Hospitals and health systems have been sounding the alarm over workforce shortages for well over a decade, urging policymakers to take actions that incentivize workers to enter the field and ensure training opportunities for the next generation of caregivers to meet rising demand.  

The COVID-19 pandemic introduced new challenges for everyone, but particularly impacted frontline hospital workers. Today, hospitals are experiencing shortages of medical technicians, laboratory assistants, nurses, food service, housekeeping, and sanitation staff. In some instances, hospitals do not have enough staff to operate at full capacity. To ensure that patient care and general operations are not compromised, hospitals have been forced to increase their reliance on contract labor and staffing companies significantly. It has been widely reported that nurse-staffing agencies are exploiting the COVID-19 crisis with predatory price increases that can be disconnected from the wages paid to these contract nurses who provide needed clinical care to hospitals. Members in Congress – in bipartisan fashion – have expressed concerns over these practices and, in particular, worry that hospitals will be unable to sustain these exorbitant agency costs.

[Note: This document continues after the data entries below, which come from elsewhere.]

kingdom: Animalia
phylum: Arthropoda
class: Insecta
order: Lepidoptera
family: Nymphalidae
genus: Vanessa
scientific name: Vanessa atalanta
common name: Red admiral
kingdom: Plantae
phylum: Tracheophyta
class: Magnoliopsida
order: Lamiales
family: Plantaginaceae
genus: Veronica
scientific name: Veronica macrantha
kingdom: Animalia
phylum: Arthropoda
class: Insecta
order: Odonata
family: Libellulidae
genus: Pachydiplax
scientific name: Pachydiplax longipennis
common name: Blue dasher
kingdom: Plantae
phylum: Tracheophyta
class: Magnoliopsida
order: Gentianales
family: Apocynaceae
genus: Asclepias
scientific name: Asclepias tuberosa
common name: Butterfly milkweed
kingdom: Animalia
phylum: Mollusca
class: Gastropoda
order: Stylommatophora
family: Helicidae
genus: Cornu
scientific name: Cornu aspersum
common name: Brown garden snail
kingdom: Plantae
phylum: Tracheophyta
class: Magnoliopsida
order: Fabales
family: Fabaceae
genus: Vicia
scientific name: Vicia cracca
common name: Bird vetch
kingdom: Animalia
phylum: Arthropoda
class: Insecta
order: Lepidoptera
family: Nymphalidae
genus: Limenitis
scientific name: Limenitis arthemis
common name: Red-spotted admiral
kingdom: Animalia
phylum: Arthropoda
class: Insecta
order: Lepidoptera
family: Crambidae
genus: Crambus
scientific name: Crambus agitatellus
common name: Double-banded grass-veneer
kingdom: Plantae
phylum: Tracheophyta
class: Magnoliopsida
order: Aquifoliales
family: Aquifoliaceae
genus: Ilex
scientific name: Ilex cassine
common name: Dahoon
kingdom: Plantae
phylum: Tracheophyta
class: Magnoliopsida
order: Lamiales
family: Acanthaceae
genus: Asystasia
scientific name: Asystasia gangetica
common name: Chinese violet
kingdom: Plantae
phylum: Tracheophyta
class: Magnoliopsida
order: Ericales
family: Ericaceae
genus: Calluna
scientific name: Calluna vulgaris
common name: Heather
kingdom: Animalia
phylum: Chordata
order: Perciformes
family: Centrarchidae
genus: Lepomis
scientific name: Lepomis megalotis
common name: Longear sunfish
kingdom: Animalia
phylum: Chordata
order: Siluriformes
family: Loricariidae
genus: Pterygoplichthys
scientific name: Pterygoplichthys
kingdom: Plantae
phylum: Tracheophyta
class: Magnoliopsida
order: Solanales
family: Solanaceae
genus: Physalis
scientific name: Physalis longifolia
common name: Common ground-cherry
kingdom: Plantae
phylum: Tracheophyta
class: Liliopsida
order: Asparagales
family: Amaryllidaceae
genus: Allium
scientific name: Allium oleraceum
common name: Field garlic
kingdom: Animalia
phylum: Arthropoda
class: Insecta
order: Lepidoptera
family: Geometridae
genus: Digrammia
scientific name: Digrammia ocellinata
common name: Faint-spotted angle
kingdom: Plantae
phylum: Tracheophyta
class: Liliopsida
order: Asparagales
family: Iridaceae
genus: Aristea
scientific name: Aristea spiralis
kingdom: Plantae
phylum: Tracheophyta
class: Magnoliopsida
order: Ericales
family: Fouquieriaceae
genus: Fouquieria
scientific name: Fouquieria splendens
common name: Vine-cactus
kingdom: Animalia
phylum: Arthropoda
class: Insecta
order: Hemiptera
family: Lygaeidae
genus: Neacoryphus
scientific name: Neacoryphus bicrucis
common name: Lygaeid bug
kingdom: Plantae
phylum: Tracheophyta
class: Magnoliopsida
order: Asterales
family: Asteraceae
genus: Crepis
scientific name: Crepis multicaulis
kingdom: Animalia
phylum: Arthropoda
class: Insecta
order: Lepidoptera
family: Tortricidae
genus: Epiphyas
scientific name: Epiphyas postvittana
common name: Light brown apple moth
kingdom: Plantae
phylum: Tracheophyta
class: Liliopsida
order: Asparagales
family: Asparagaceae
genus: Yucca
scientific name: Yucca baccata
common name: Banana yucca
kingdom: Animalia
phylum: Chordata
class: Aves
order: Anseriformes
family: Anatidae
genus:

We join those in Congress in urging the Administration to investigate nurse-staffing agencies’ conduct during the pandemic.

FAH is working with Congress and stakeholders to prioritize certain measures which would support frontline health care providers and maintain a strong workforce, including:  

  • Enacting the Healthcare Workforce Resilience Act to recapture 25,000 unused immigrant visas for nurses and 15,000 unused immigrant visas for doctors that Congress has previously authorized and allocate those visas to international doctors and nurses 
  • Enhancing investment in provider loan repayment programs, including the Nurse Corps, to incentivize providing care in rural and underserved communities 
  • Enacting the Technical Reset to Advance the Instruction of Nurses (TRAIN) Act, which would prohibit the Centers for Medicare and Medicaid Services (CMS) from recouping overpayments made in past years to hospital-based nursing and allied health education programs when CMS failed to make technical annual updates to the program, and instead invest those resources in training the next generation of caregivers 
  • Ensuring that any policy that increases Pell Grant funding makes certain that nursing students are eligible to receive such benefits to attend high-quality nursing schools, regardless of the educational institution’s tax status 
  • Enacting the Conrad State 30 and Physician Access Reauthorization Act to extend and expand the Conrad 30 program.